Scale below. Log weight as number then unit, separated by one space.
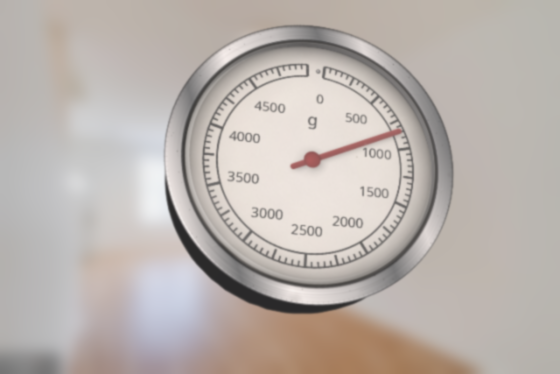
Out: 850 g
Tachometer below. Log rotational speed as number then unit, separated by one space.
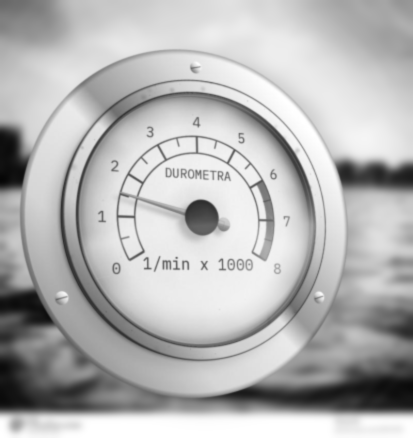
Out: 1500 rpm
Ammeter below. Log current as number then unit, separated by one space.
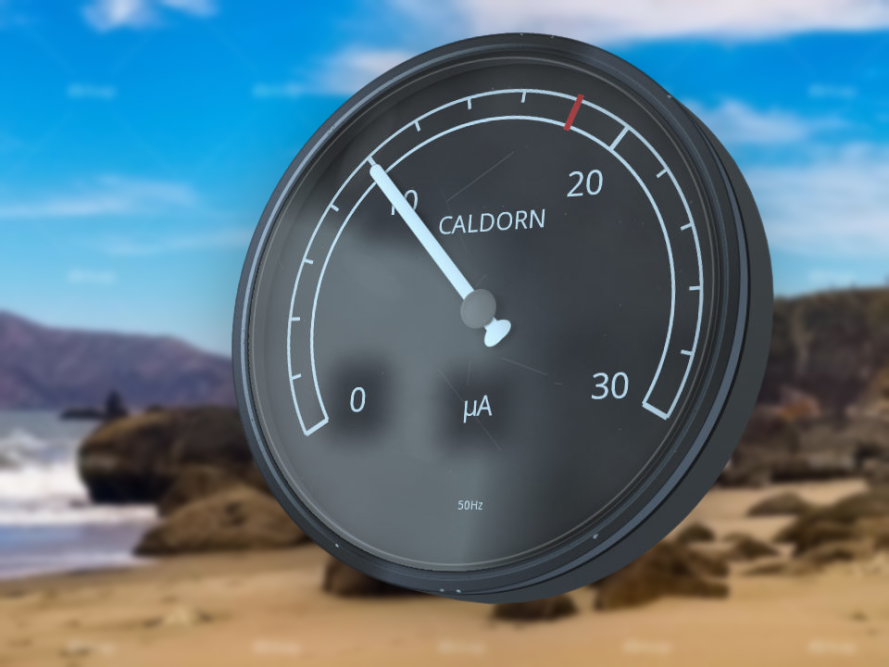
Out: 10 µA
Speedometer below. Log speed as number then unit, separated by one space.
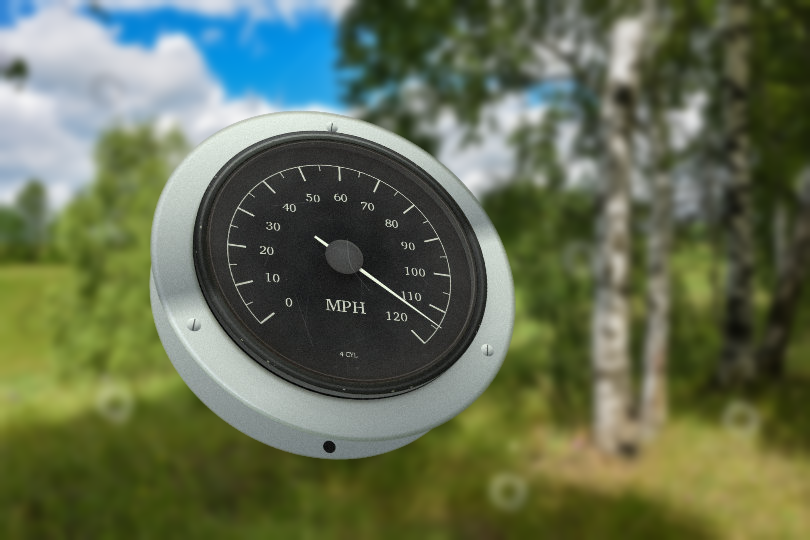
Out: 115 mph
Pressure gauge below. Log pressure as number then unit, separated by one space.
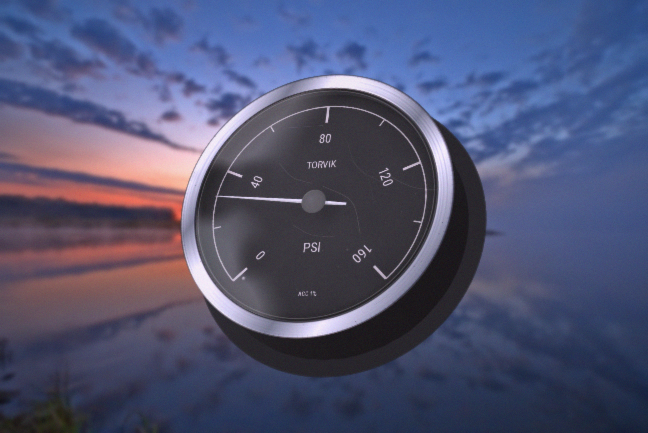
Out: 30 psi
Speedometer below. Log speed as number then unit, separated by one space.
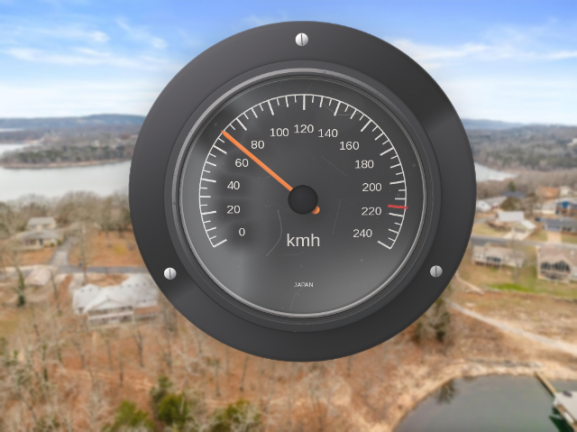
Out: 70 km/h
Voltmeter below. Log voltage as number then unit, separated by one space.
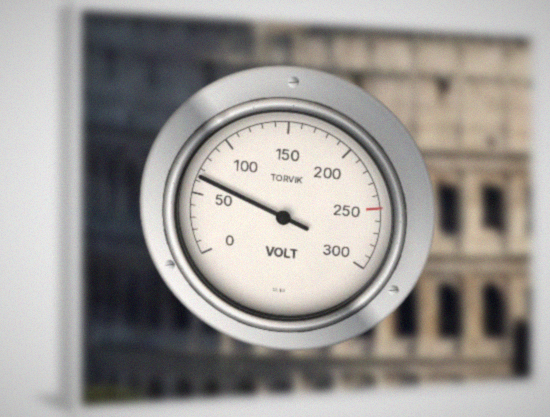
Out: 65 V
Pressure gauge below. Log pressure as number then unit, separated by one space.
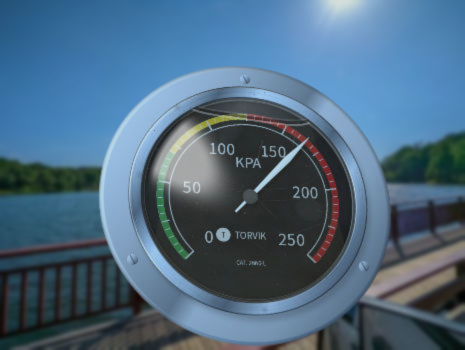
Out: 165 kPa
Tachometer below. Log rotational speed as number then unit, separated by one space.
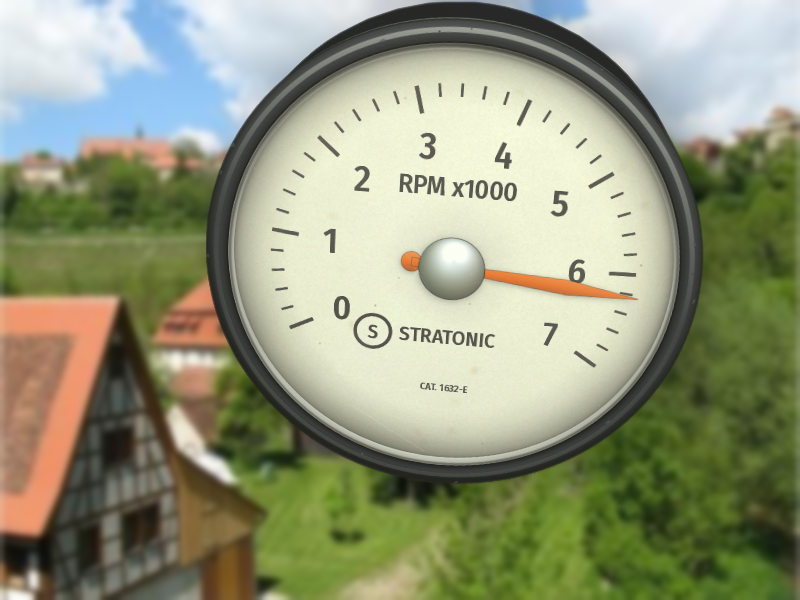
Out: 6200 rpm
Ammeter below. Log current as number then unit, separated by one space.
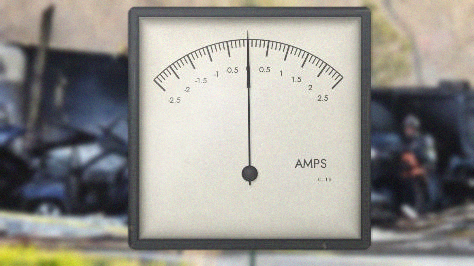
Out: 0 A
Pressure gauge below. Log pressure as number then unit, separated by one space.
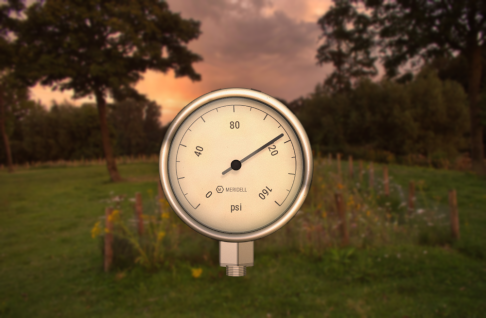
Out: 115 psi
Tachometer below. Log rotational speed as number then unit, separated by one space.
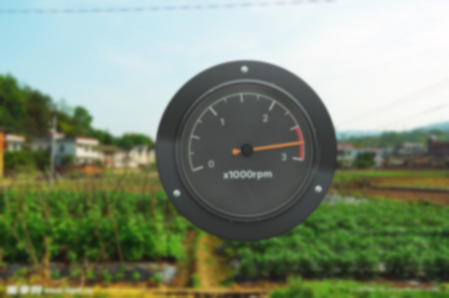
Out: 2750 rpm
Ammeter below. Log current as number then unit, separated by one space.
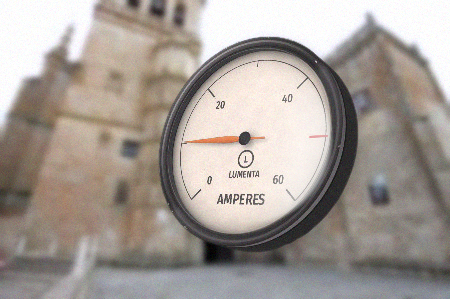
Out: 10 A
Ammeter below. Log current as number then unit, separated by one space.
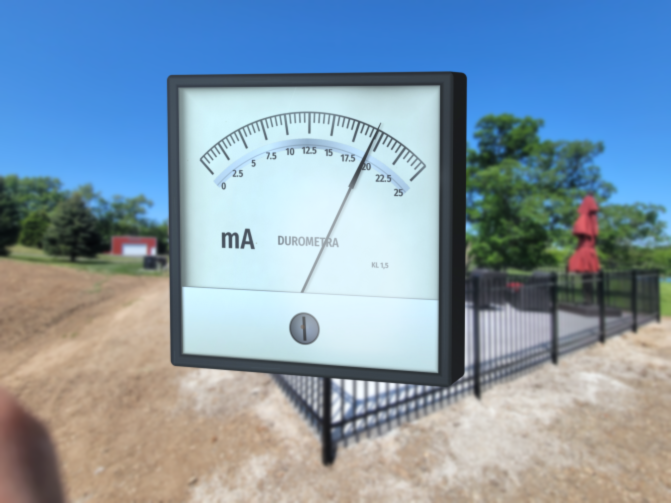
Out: 19.5 mA
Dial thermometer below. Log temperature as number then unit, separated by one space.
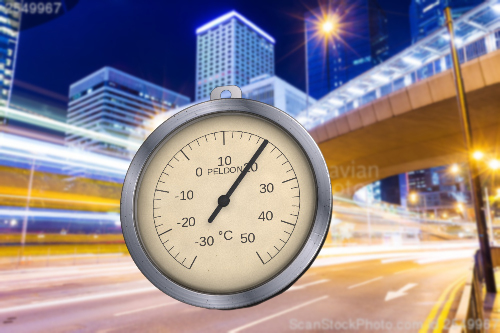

TO DO
Copy out every item above word for word, leaving out the pictures.

ANSWER TO THIS PROBLEM
Scale below. Log weight as number then unit, separated by one space.
Out: 850 g
Tachometer below. Log rotational speed as number then unit, separated by one space.
Out: 1500 rpm
Ammeter below. Log current as number then unit, separated by one space.
Out: 10 µA
Speedometer below. Log speed as number then unit, separated by one space.
Out: 115 mph
Pressure gauge below. Log pressure as number then unit, separated by one space.
Out: 30 psi
Speedometer below. Log speed as number then unit, separated by one space.
Out: 70 km/h
Voltmeter below. Log voltage as number then unit, separated by one space.
Out: 65 V
Pressure gauge below. Log pressure as number then unit, separated by one space.
Out: 165 kPa
Tachometer below. Log rotational speed as number then unit, separated by one space.
Out: 6200 rpm
Ammeter below. Log current as number then unit, separated by one space.
Out: 0 A
Pressure gauge below. Log pressure as number then unit, separated by one space.
Out: 115 psi
Tachometer below. Log rotational speed as number then unit, separated by one space.
Out: 2750 rpm
Ammeter below. Log current as number then unit, separated by one space.
Out: 10 A
Ammeter below. Log current as number then unit, separated by one space.
Out: 19.5 mA
Dial thermometer below. Log temperature as number then unit, separated by one space.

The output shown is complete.